So when we listened for a half hour to Jazz 99 out of Miami here in NEPA (no sign at all of the faithful Jazz WRTI relay on 99.1) before hearing phone lines open for requests in Dade and Brevard counties, we were getting trope ?

Same thing when we had * just * put up a new outdoor TV aerial and the first thing we got -- and the clearest -- was an opera on Channel 2 from Fort Lauderdale?

That's a lot of trope !

Thankx again for the clarification.
 
No, that was e-skip, unless associated with other tropo (such as tropo to NC and SC). E-skip can be stable too. On July 24, 2012, I had stable e-skip from NJ to Miami for hours. I could hear WFEZ in HD for hours when tuning to 93.1. The HD2 didn't drop out. The IBOC even interfered with local WMMR 93.3.
 
I remember that day July 24, 2012 very well, Nick!

While toy were hearing our Florida stations in your area, I was hearing your stations here.

WIOQ (which is also in my post above)

http://www.youtube.com/watch?v=O38Ij1HDj10

WPST

http://www.youtube.com/watch?v=fv6DtinKnNI

That E Skip event was so big, it even made a local paper in New York state!

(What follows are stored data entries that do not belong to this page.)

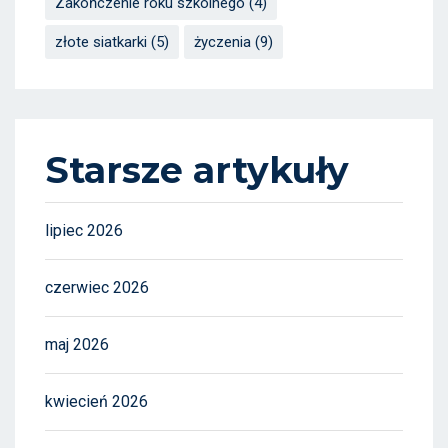
Zakończenie roku szkolnego
(4)
złote siatkarki
(5)
życzenia
(9)
Starsze artykuły
lipiec 2026
czerwiec 2026
maj 2026
kwiecień 2026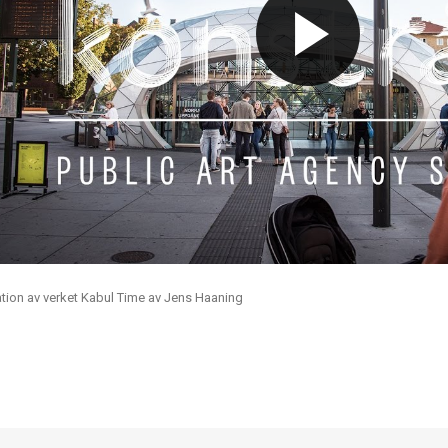
ion av verket Kabul Time av Jens Haaning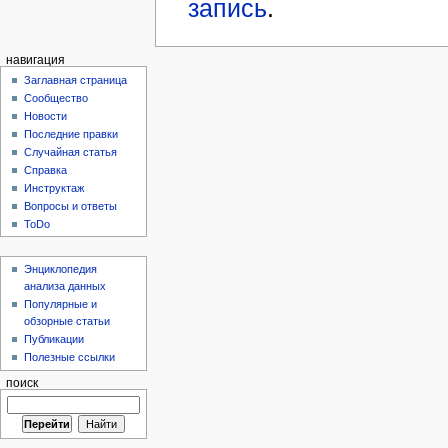
запись
.
навигация
Заглавная страница
Сообщество
Новости
Последние правки
Случайная статья
Справка
Инструктаж
Вопросы и ответы
ToDo
Энциклопедия
анализа данных
Популярные и
обзорные статьи
Публикации
Полезные ссылки
поиск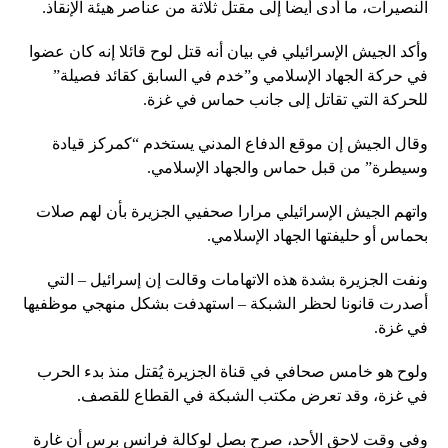
النصيرات، ما أدى أيضاً إلى مقتل ثلاثة من عناصر هيئة الإنقاذ.
وأكد الجيش الإسرائيلي في بيان أنه قتل لوح قائلا إنه كان عضوا
في حركة الجهاد الإسلامي و”خدم في السابق كقائد فصيلة”
للحركة التي تقاتل إلى جانب حماس في غزة.
وقال الجيش إن موقع الدفاع المدني يستخدم “كمركز قيادة
وسيطرة” من قبل حماس والجهاد الإسلامي.
واتهم الجيش الإسرائيلي مرارا صحفيي الجزيرة بأن لهم صلات
بحماس أو حليفتها الجهاد الإسلامي.
ونفت الجزيرة بشدة هذه الاتهامات وقالت إن إسرائيل – التي
أصدرت قانونا لحظر الشبكة – استهدفت بشكل منهجي موظفيها
في غزة.
ولوح هو خامس صحافي في قناة الجزيرة يُقتل منذ بدء الحرب
في غزة، وقد تعرض مكتب الشبكة في القطاع للقصف.
وفي وقت لاحق الأحد، صرح بصل لوكالة فرانس برس أن غارة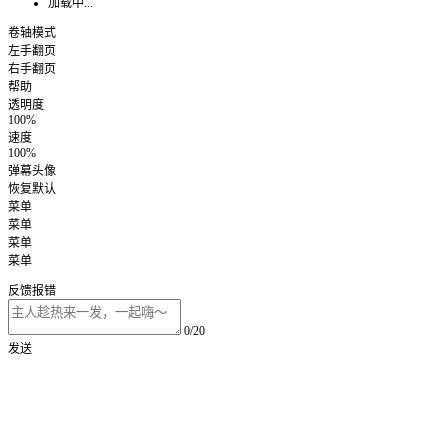
加载中...
卷轴模式
左手翻页
右手翻页
帮助
透明度
100%
速度
100%
弹幕头像
恢复默认
菜单
菜单
菜单
菜单
反馈报错
0/20
发送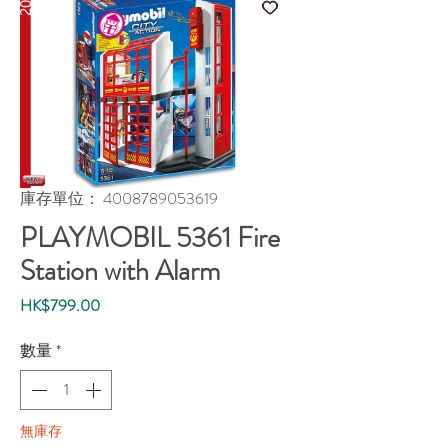
庫存單位： 4008789053619
PLAYMOBIL 5361 Fire
Station with Alarm
價
HK$799.00
格
數量
*
無庫存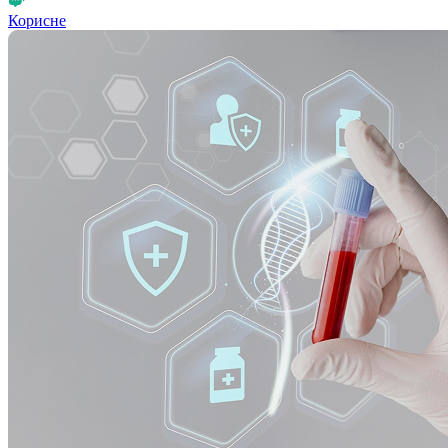
Корисне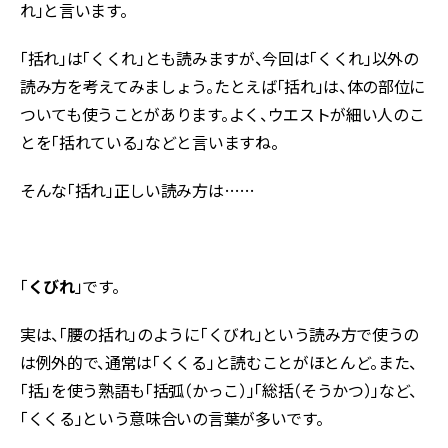
れ」と言います。
「括れ」は「くくれ」とも読みますが、今回は「くくれ」以外の
読み方を考えてみましょう。たとえば「括れ」は、体の部位に
ついても使うことがあります。よく、ウエストが細い人のこ
とを「括れている」などと言いますね。
そんな「括れ」正しい読み方は……
「
くびれ
」です。
実は、「腰の括れ」のように「くびれ」という読み方で使うの
は例外的で、通常は「くくる」と読むことがほとんど。また、
「括」を使う熟語も「括弧（かっこ）」「総括（そうかつ）」など、
「くくる」という意味合いの言葉が多いです。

http://thedailynewsonline.com/entertainment/article_6da68320-d675-11e1-91e3-0019bb2963f4.html


I've seen somewhat stable E Skip on the old analog TV back when I was living in Jersey and channel 2 from Miami would come in. It would sometimes be steady for maybe up to 30 seconds or so but always do that brief fade away and come right back strong.

But I've never heard stable E skip on FM, though it can happen as you mentioned. I think one of our Chicago area members said they once got a winter time E Skip from Miami that was very steady.
 
I checked my logs, and the evening of July 24, 2012 I logged several new FM stations, but not from the Florida area, but rather from farther West, primarily Texas and Kansas. The best included "The Buzzard" KZRD-93.9 Dodge City, KS, and KQXC-103.9 Witchita Falls, TX, my most distant of the day at 1445 miles. My location is near Poughkeepsie, NY.
 
In a way, this is a reply to many of the posts above:

Yes, there have been many notable tropo paths from the New England states to Florida over the years, but they are not as common as the paths from the Northeastern states to Virginia and North Carolina. To have a tropo path from MA to FL, you need to have conditions conducive to tropo over the ENTIRE length of that path. One "blob" of cooler air over any part of that path kills it.

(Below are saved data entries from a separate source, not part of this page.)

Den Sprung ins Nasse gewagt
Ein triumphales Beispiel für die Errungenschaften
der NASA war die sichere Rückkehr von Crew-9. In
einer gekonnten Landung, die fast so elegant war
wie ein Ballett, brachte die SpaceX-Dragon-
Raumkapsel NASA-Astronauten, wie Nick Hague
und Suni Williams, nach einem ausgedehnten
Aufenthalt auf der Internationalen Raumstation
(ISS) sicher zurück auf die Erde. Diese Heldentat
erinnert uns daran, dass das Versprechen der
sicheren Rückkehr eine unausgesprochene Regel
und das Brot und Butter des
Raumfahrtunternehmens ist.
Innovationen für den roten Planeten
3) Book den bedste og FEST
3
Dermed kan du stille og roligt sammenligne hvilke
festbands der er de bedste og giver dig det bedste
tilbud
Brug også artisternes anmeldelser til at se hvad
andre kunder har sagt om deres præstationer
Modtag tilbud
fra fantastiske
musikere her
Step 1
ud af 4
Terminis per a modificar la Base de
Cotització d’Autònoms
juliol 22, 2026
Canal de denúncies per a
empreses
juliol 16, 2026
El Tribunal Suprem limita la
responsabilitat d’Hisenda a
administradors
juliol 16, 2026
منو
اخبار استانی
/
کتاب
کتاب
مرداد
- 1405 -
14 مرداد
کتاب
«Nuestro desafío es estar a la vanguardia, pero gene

Tropo is more common over the Gulf Of Mexico (in the spring) and the Great Lakes (in the summer). It forms when hot humid air gets pushed over cold water. Tropo over water is usually best from mid-day afternoon to early evening, in direct contrast to tropo over land, which is rare in the after noon and often appears in the pre-dawn hours.

Sporadic-E skip does affect FM (even the 2m amateur band), but for every 100 hours of Es you'll see or hear on the 6m band or TV channel 2, only expect 10 hours on the FM band and about an hour on 2m, its occurrence drops off with frequency. Es reception almost always shows a fading pattern, sometimes severe, but, on rare occasion, I've had perfectly stable Es for half an hour or more. Tropo tends to be steady, but can show a fading pattern, usually very slow (sometimes fast if there are high hills in the path).

One feature of Es is the "skip zone" - the path is actually running way up into the sky (perhaps 60 miles high) and back down. In a typical Es opening, you may have a strong signal from 1000 miles, with no interference from the stations 800, 650, 400 and 250 miles away on the same frequency in exactly the same direction. In fact, if you do get an FM by Es at only 400 miles, you'll be telling people at the convention about that day for years. In tropo, the closer stations are usually stronger and drown out the distant ones (especially the FM BC stations, due to the capture effect). This is rarely not the case, but a phenomenon called "ducting" may allow distant reception whilst ignoring the closer ones.